Civilisation – Comment nous sommes devenus américains
Publié le mardi 26 septembre 2017 . 3 min. 30
Alors « qu’une quinte de toux de Mme Clinton fait l’ouverture de nos journaux télévisés, nous n’avons pas dix secondes pour un changement de paysage en Roumanie ou en Tchéquie » annonce Régis Debray dans son dernier essai, « comment nous sommes devenus américains ». Si la culture européenne il y a un siècle avait une variante de l’autre côté de l’Atlantique, aujourd’hui c’est le contraire qui se produit: la civilisation est d’abord américaine et il ne faut voir dans la culture européenne qu’une variable d’ajustement, pire nous dit Debray, des « réserves indigènes ».
Les deux mots-clés de cet essai au vitriol seront donc civilisation et culture. La civilisation est la culture dominante pourrait-on dire, au point de ne plus être obligée de se présenter comme telle. Lorsque la langue et la monnaie ne sont plus des combats mais des évidences, acceptées par tous, comme le sont l’anglais et le dollar, alors on peut dire que la nation qui en est dépositaire n’a plus besoin de se battre, elle peut comme dit l’auteur « se retirer sur ses terres sans cesser d’irradier. » Or dans le couple occidental c’est bien sûr l’Amérique qui donne le ton, c’est elle qui pratique ce « leadership by behind » qu’évoque encore l’essayiste en faisant référence aux immenses capacités d’écoute et d’espionnage des Etats-Unis ; quand à l’Europe elle ne serait plus qu’une culture, le témoignage d’une grandeur passée, un folklore intimidé sous la pression de disparaître.
Face au Market cap, au staff meeting, au world summit, au low cost et aux young leaders, seules les civilisations indoue, chinoise, musulmane, japonaise, et slavo-orthodoxe paraissent constituer encore des ensembles susceptibles de « co-prospérité ». Point l’Europe, notamment celle de Valéry, de Husserl, ou de Jan Patotchka (Patocka) qui placée sous la défensive ne propose plus d’horizon pour personne.
Voilà en tout cas un ouvrage nostalgique qui se souvient d’heures plus glorieuses pour la culture européenne comme lorsqu’est évoquée l’incontournable librairie des PUF Place de la Sorbonne, devenue aujourd’hui un magazine d’équipement sportif américain où l’on aperçoit en grandes lettres ce slogan : « Are you running today ? ». Comme pour rappeler aux passants, ironise notre philosophe, leurs « devoirs de vélocité ».
Alors pour, aller vite, essayons de conclure.
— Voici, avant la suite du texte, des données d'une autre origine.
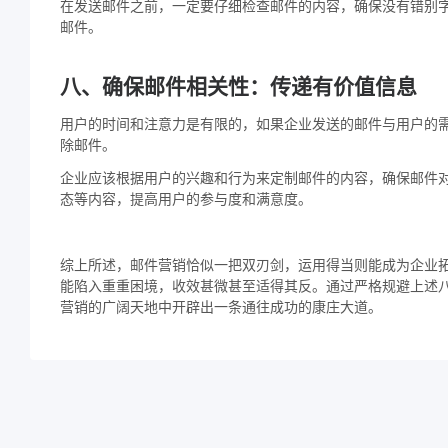
在发送邮件之前，一定要仔细检查邮件的内容，确保没有错别
邮件。
八、确保邮件相关性：传递有价值信息
用户的时间和注意力是有限的，如果企业发送的邮件与用户的
除邮件。
企业应该根据用户的兴趣和行为来定制邮件的内容，确保邮件
态等内容，提高用户的参与度和满意度。
综上所述，邮件营销恰似一把双刃剑，运用得当则能成为企业
能陷入重重困境，收效甚微甚至适得其反。通过严格规避上述
营销的广阔天地中开辟出一条通往成功的康庄大道。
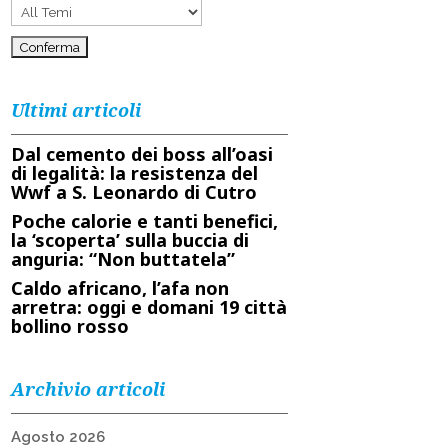
Ultimi articoli
Dal cemento dei boss all’oasi
di legalità: la resistenza del
Wwf a S. Leonardo di Cutro
Poche calorie e tanti benefici,
la ‘scoperta’ sulla buccia di
anguria: “Non buttatela”
Caldo africano, l’afa non
arretra: oggi e domani 19 città
bollino rosso
Archivio articoli
Agosto 2026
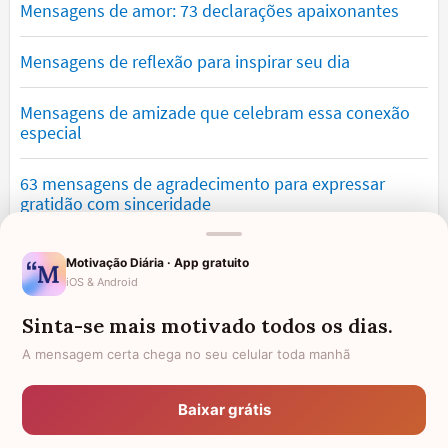
Mensagens de amor: 73 declarações apaixonantes
Mensagens de reflexão para inspirar seu dia
Mensagens de amizade que celebram essa conexão
especial
63 mensagens de agradecimento para expressar
gratidão com sinceridade
Mensagens de saudade que tocam o coração e
Motivação Diária · App gratuito
expressam falta
iOS & Android
Sinta-se mais motivado todos os dias.
Mensagens para namorado: declare o seu amor com
palavras lindas
A mensagem certa chega no seu celular toda manhã
Mensagens de desculpa sinceras para corrigir erros e
Baixar grátis
pedir perdão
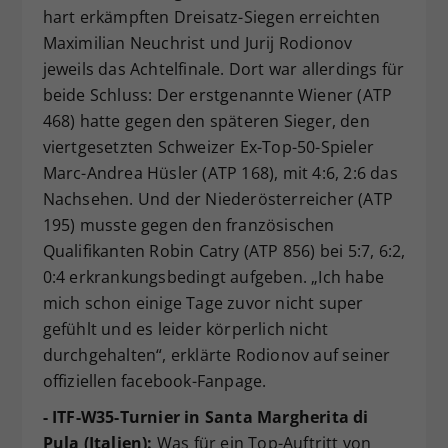
hart erkämpften Dreisatz-Siegen erreichten
Maximilian Neuchrist und Jurij Rodionov
jeweils das Achtelfinale. Dort war allerdings für
beide Schluss: Der erstgenannte Wiener (ATP
468) hatte gegen den späteren Sieger, den
viertgesetzten Schweizer Ex-Top-50-Spieler
Marc-Andrea Hüsler (ATP 168), mit 4:6, 2:6 das
Nachsehen. Und der Niederösterreicher (ATP
195) musste gegen den französischen
Qualifikanten Robin Catry (ATP 856) bei 5:7, 6:2,
0:4 erkrankungsbedingt aufgeben. „Ich habe
mich schon einige Tage zuvor nicht super
gefühlt und es leider körperlich nicht
durchgehalten“, erklärte Rodionov auf seiner
offiziellen facebook-Fanpage.
- ITF-W35-Turnier in Santa Margherita di
Pula (Italien):
Was für ein Top-Auftritt von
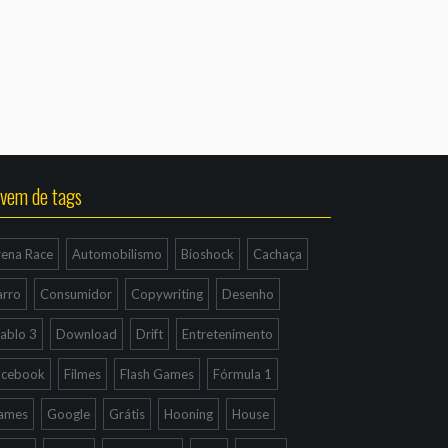
vem de tags
rena Race
Automobilismo
Bioshock
Cachaça
arro
Consumidor
Copywriting
Desenho
ablo 3
Download
Drift
Entretenimento
acebook
Filmes
Flash Games
Fórmula 1
ames
Google
Grátis
Hooning
House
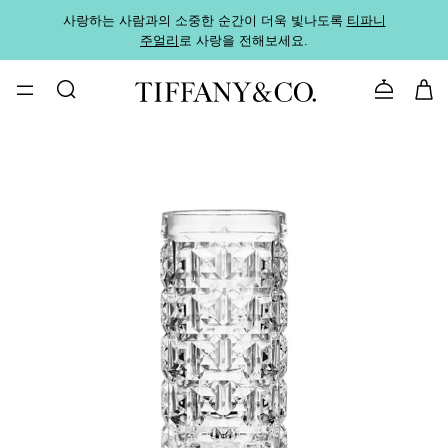
사랑하는 사람과의 소중한 순간이 더욱 빛나도록
티파니
가까운
주얼리
로 사랑을 전해보세요.
로
문의하기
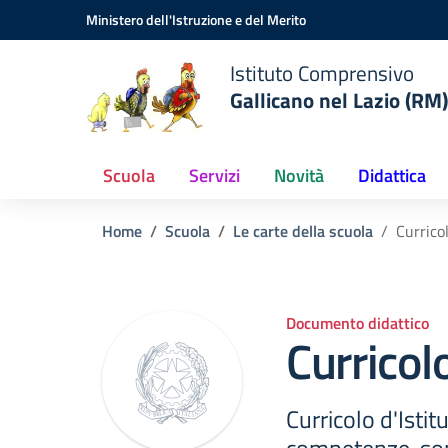
Vai ai contenuti
Vai al menu di navigazione
Vai al footer
Ministero dell'Istruzione e del Merito
Istituto Comprensivo
Gallicano nel Lazio (RM)
Scuola
Servizi
Novità
Didattica
Home
Scuola
Le carte della scuola
Curricol
Documento didattico
Curricolo
Curricolo d'Istit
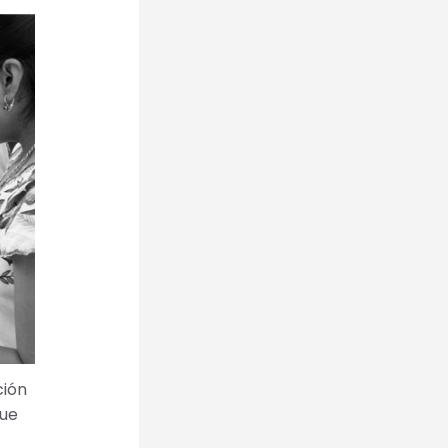
ción
que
Il y a dans ce pamphlet ce qu’il faut de culture européenne, justement, pour ne pas désespérer. Quand l’auteur, mi-chagrin, mi-chiffon, nous rappelle par exemple que Charles Quint parlait espagnol à Dieu, italien aux femmes, français aux hommes et allemand à son cheval, il faut lui dire que jamais les langues étrangères, notamment sous les effets du programme Erasmus, n’ont été aussi bien parlées par les jeunes européens d’aujourd’hui. Aussi, il n’appartient qu’à nous, à cette nouvelle génération qui vient, d’ouvrir l’Europe à des espaces de « co-prospérité » avec les autres grandes civilisations du monde. Si dans le domaine technologique, la partie paraît mal engagée, dans les médias, les sciences humaines, l’art, les services, la protection de la nature, et, plus encore dans le domaine éducatif, notamment managérial, gageons plutôt que les pays de l’Union n’ont pas dit leur dernier mot.